The problem:
Please reproduce all of the data exactly as it appears, but skip the pictures.
- Opening Delimiter -
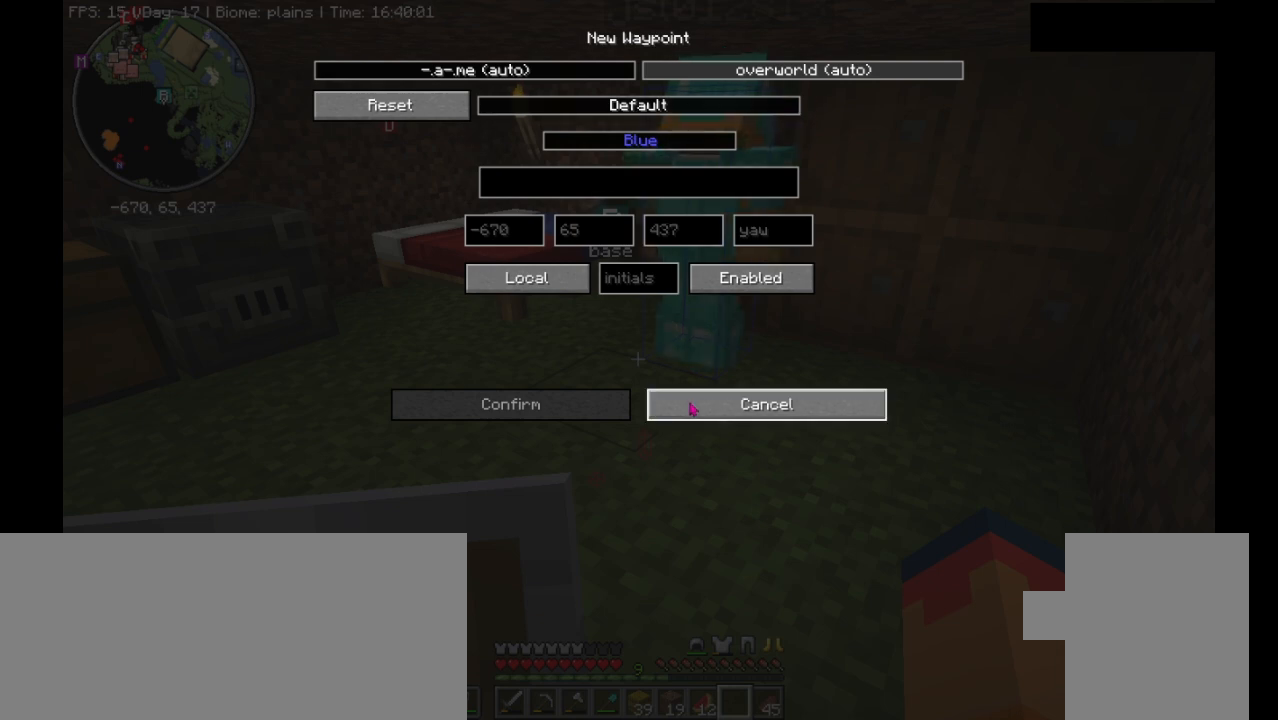
{"keys": ["u"], "mouse": [], "events": [[267, "mouse_left", "down"], [367, "mouse_left", "up"], [500, "u", "down"]]}
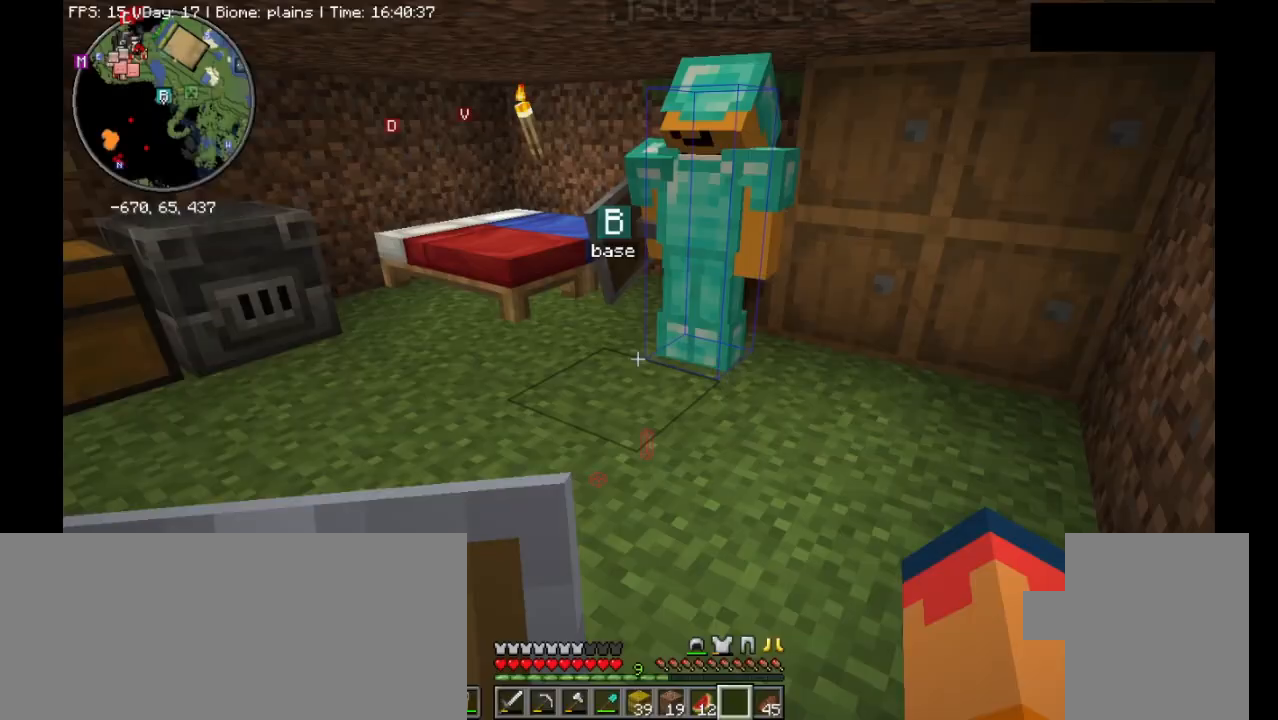
{"keys": [], "mouse": [], "events": [[200, "u", "up"]]}
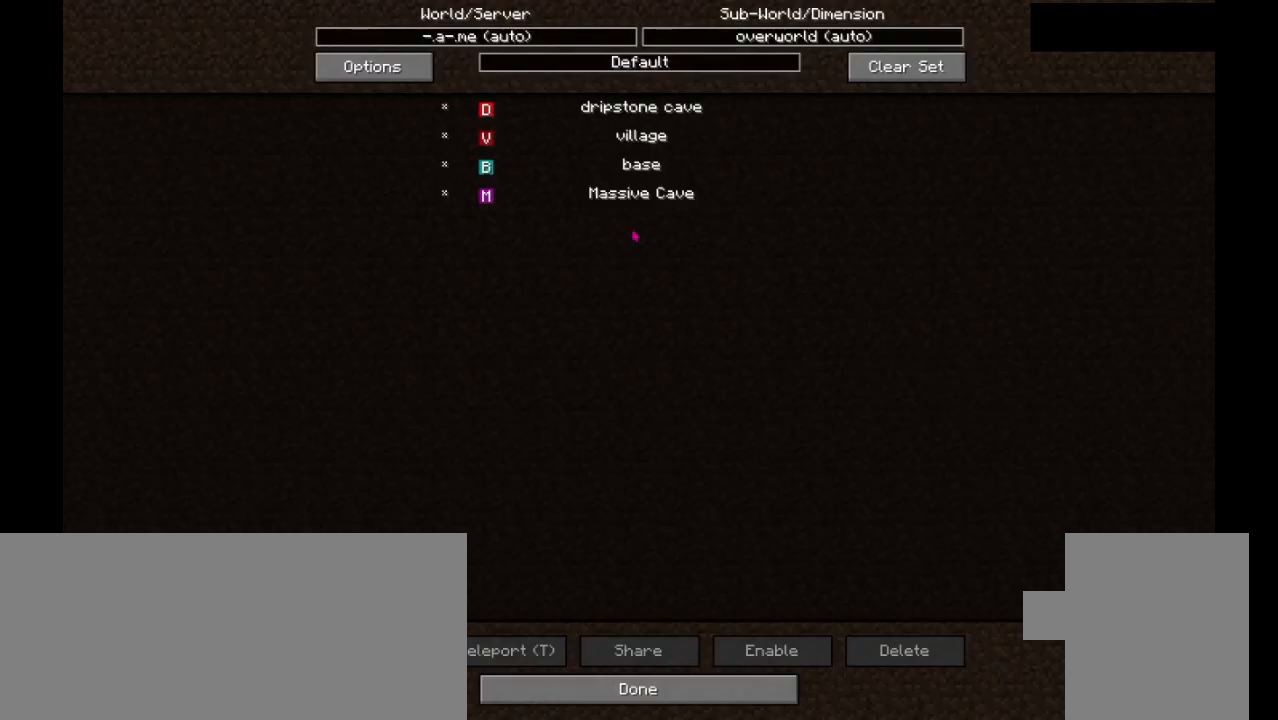
{"keys": [], "mouse": [], "events": []}
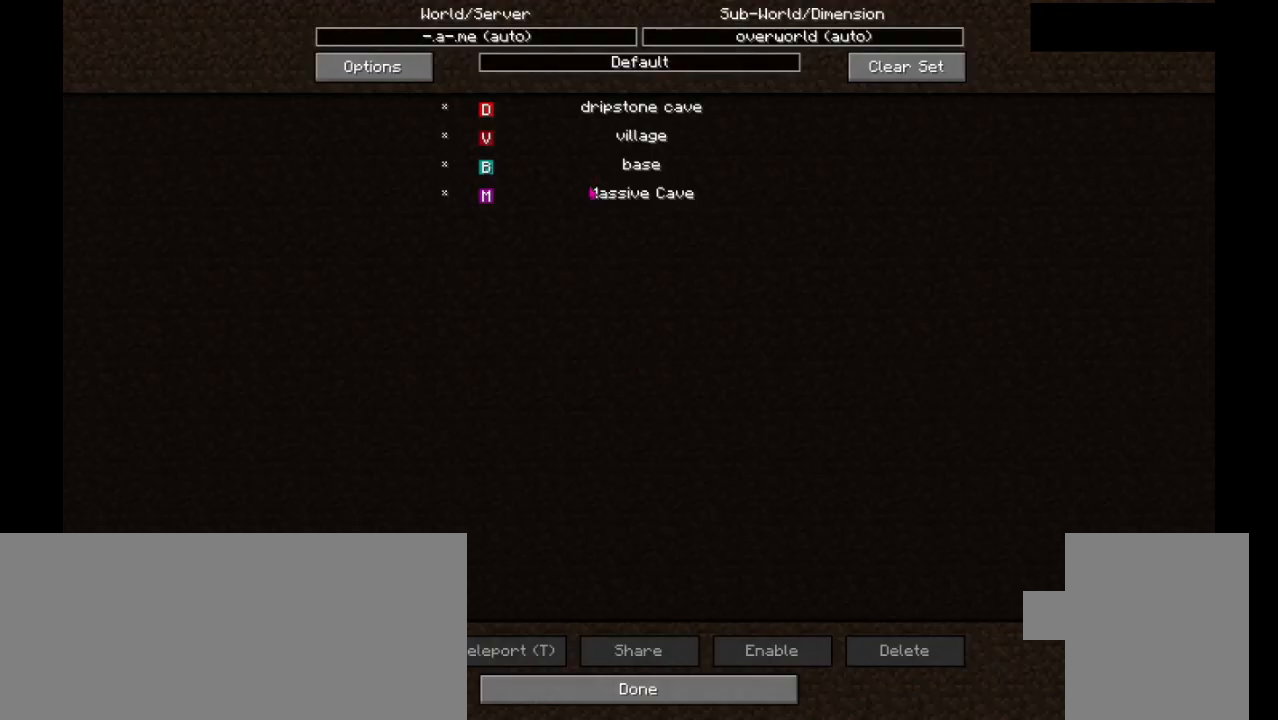
{"keys": [], "mouse": [], "events": [[300, "mouse_left", "down"], [400, "mouse_left", "up"]]}
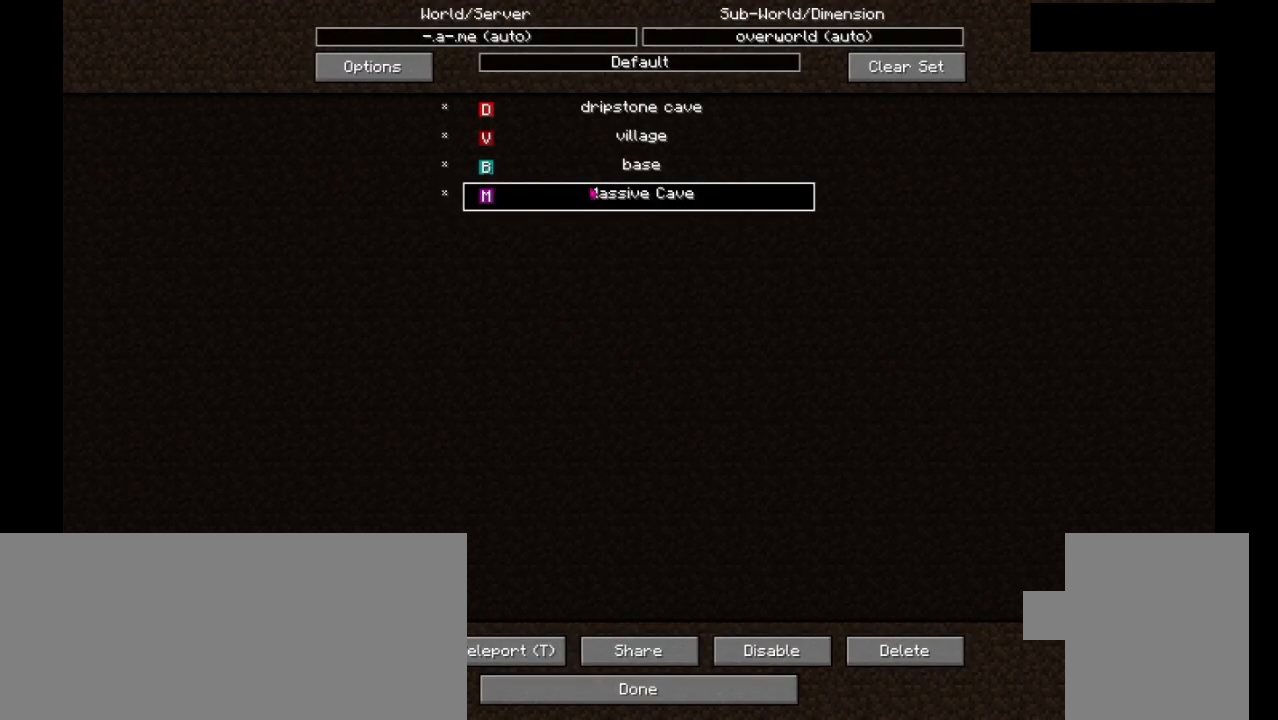
{"keys": [], "mouse": [], "events": []}
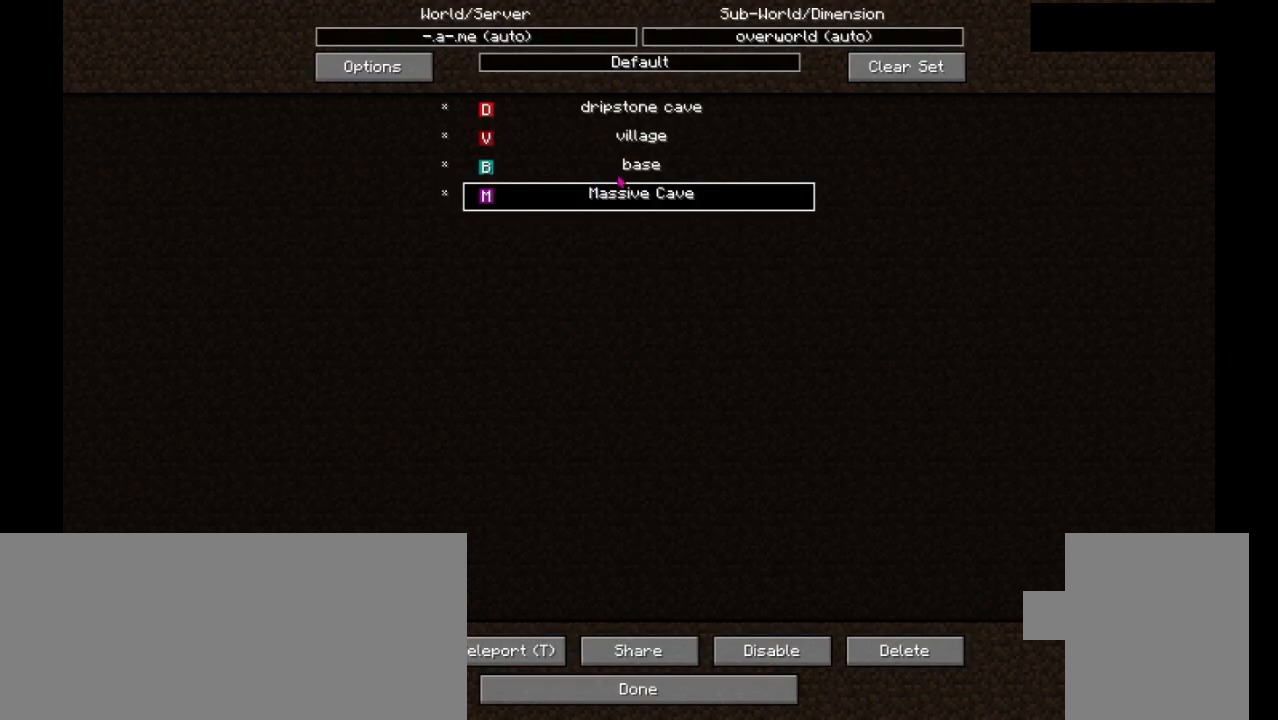
{"keys": [], "mouse": [], "events": [[233, "mouse_left", "down"], [300, "mouse_left", "up"]]}
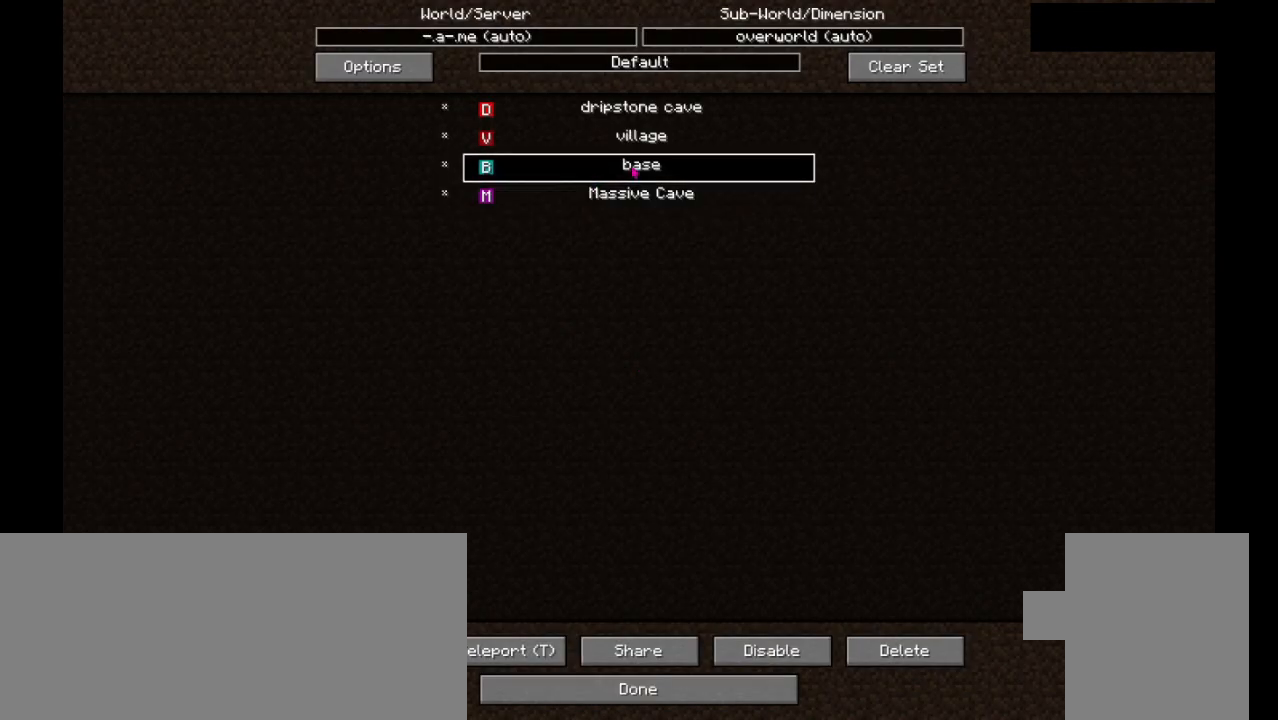
{"keys": [], "mouse": [], "events": [[300, "mouse_left", "down"], [400, "mouse_left", "up"]]}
- Closing Delimiter -
Expected output:
{"keys": ["u"], "mouse": [], "events": [[267, "mouse_left", "down"], [367, "mouse_left", "up"], [500, "u", "down"]]}
{"keys": [], "mouse": [], "events": [[200, "u", "up"]]}
{"keys": [], "mouse": [], "events": []}
{"keys": [], "mouse": [], "events": [[300, "mouse_left", "down"], [400, "mouse_left", "up"]]}
{"keys": [], "mouse": [], "events": []}
{"keys": [], "mouse": [], "events": [[233, "mouse_left", "down"], [300, "mouse_left", "up"]]}
{"keys": [], "mouse": [], "events": [[300, "mouse_left", "down"], [400, "mouse_left", "up"]]}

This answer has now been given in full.